- _Source document_:

# SSR troubles - won't drive a load



## voodoobrew (29/9/13)

Hi everyone. I've been having some troubles with my SSRs for a new build.

The story is that I cannot get either of them to switch a dummy load (eg 40W lightbulb, kitchen kettle, etc). My low voltage signals happily switch the SSR causing the built in indicator LED to illuminate. But this has no effect on the 240V device attached.

Running a multimeter across the output sockets shows both 240V when the SSR is inactive and active. I understand that there will be a leak current, but thought it worth mentioning for the sake of completeness.

The SSRs themselves are common Fotek 25DA that I'm sure plenty of people have experience with.

Here is an annotated photograph of my wiring, and some explanatory notes...







The AC comes in on the male IEC connector at the top and exits through the two female connectors on the right. I have the active switched by the SSRs before nipping out to the female connectors. The thin blue and black leads are my low voltage signal wires (3.3V).

Is this behaviour familiar to anyone? And does anyone have any thoughts why this isn't working?


----------



## Whiteferret (29/9/13)

Maybe swap the active supply and the switched active on the SSR it might make a difference. I know on the Omron SSRs I have they sometimes stay on even with no signal supllied to them if the 240v side are wired wrong.


----------



## Pokey (30/9/13)

Does the switch wire voltage stay above 3 volts? I'd try it with a higher voltage since your almost off the bottom of the input range.
Are you getting 240 volt between active and neutral on your outlet or back in the circuit? Worth checking to make sure all the neutral connections are ok.


----------



## voodoobrew (30/9/13)

Okay - further developments to this...

I replaced my signal wires with a 9v battery to test it independently - all works fine. Nothing wrong with any of the wiring.

So it would seem that the problem is that although my Raspberry Pi is providing enough signal to make the indicator LED illuminate it isn't switching the SSR. Which is odd because the SSRs clearly have 3V written on them and my RPi should be spitting out 3.3

So perhaps driving a pair of transistors and switching it with the 5V supply might be the way to go.


----------



## MastersBrewery (30/9/13)

from what I've seen of other R PI setups they've used the 5v to drive relays, so that should fix it, also just ensure you sheild the R PI from any 240v as emi can screw with it's signaling


----------



## QldKev (30/9/13)

Maybe 3vdc is enough, but the Pi is not producing enough current. What is the output of the Pi rated to? From memory SSRs need 7.5mA each.

QldKev


----------



## MaltyHops (30/9/13)

I thought this too but if you zoom in on the attached pix, the Pi output seems to be rated at up to 2A (5V+) - might be worth test driving each SSR separately with the Pi.

_Ed. So that thing at the top of the pix is not the R.Pi ?_


----------



## voodoobrew (30/9/13)

- _Exercise requirements_:
**A.** Return verbatim the part of the forum thread on SSR troubles that opens with the words containing "Does the switch" and closes with "developments to this...".
**B.** Answer these questions from the forum thread on SSR troubles:
(i) What model are the SSRs used in the build?
(ii) What did voodoobrew put in place of the signal wires to test the SSRs independently?
(iii) How much current does QldKev recall each SSR needing?
The lines after this point are separate material with no connection to the forum thread.

Images with localized body landmarks

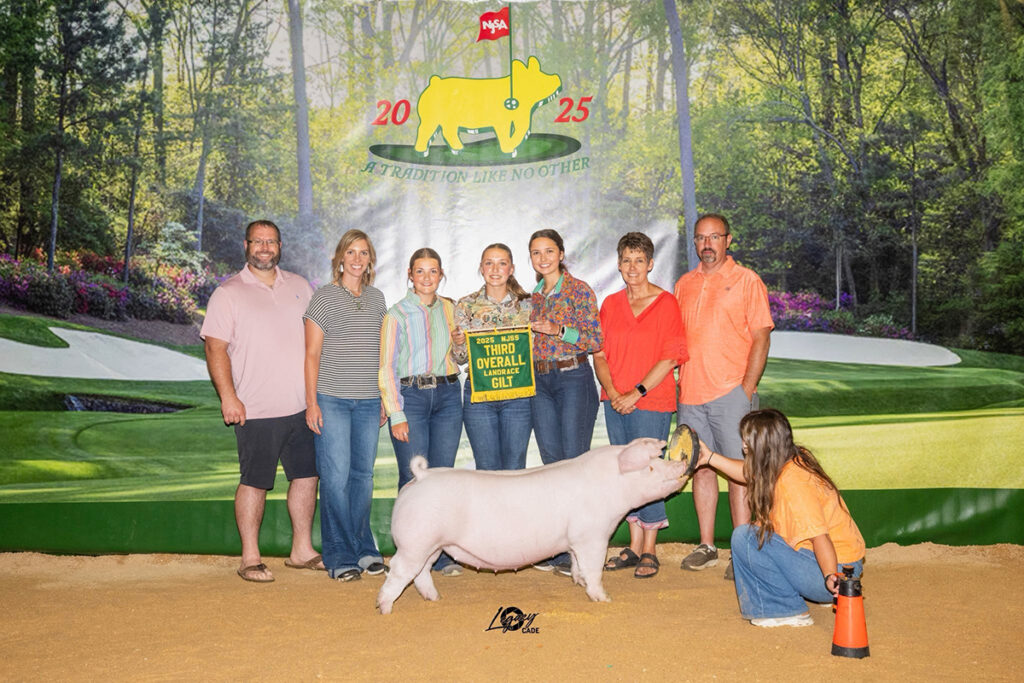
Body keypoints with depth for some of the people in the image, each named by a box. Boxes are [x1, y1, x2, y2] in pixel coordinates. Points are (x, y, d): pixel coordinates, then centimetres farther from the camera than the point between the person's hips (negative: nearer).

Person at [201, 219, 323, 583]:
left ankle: (302, 550, 23)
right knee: (254, 482, 1)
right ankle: (250, 559, 13)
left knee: (307, 475, 10)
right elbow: (215, 348, -7)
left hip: (301, 406, 5)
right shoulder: (228, 293, -1)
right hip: (256, 410, -5)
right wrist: (228, 396, -16)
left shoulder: (299, 286, 13)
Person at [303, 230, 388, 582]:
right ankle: (340, 557, 5)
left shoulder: (377, 298, 13)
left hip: (369, 401, 4)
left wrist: (385, 397, 15)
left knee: (363, 474, 9)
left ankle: (363, 549, 20)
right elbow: (312, 354, -3)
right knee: (335, 477, -4)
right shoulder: (324, 297, -1)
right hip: (331, 399, -4)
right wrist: (311, 402, -8)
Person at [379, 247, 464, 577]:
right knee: (413, 479, -3)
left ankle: (442, 554, 13)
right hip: (410, 397, -3)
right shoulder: (397, 314, 0)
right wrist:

- _Your responses_:
**A.**
Does the switch wire voltage stay above 3 volts? I'd try it with a higher voltage since your almost off the bottom of the input range.
Are you getting 240 volt between active and neutral on your outlet or back in the circuit? Worth checking to make sure all the neutral connections are ok.


----------



## voodoobrew (30/9/13)

Okay - further developments to this...

**B.**
(i) Fotek 25DA.
(ii) A 9V battery.
(iii) 7.5mA each.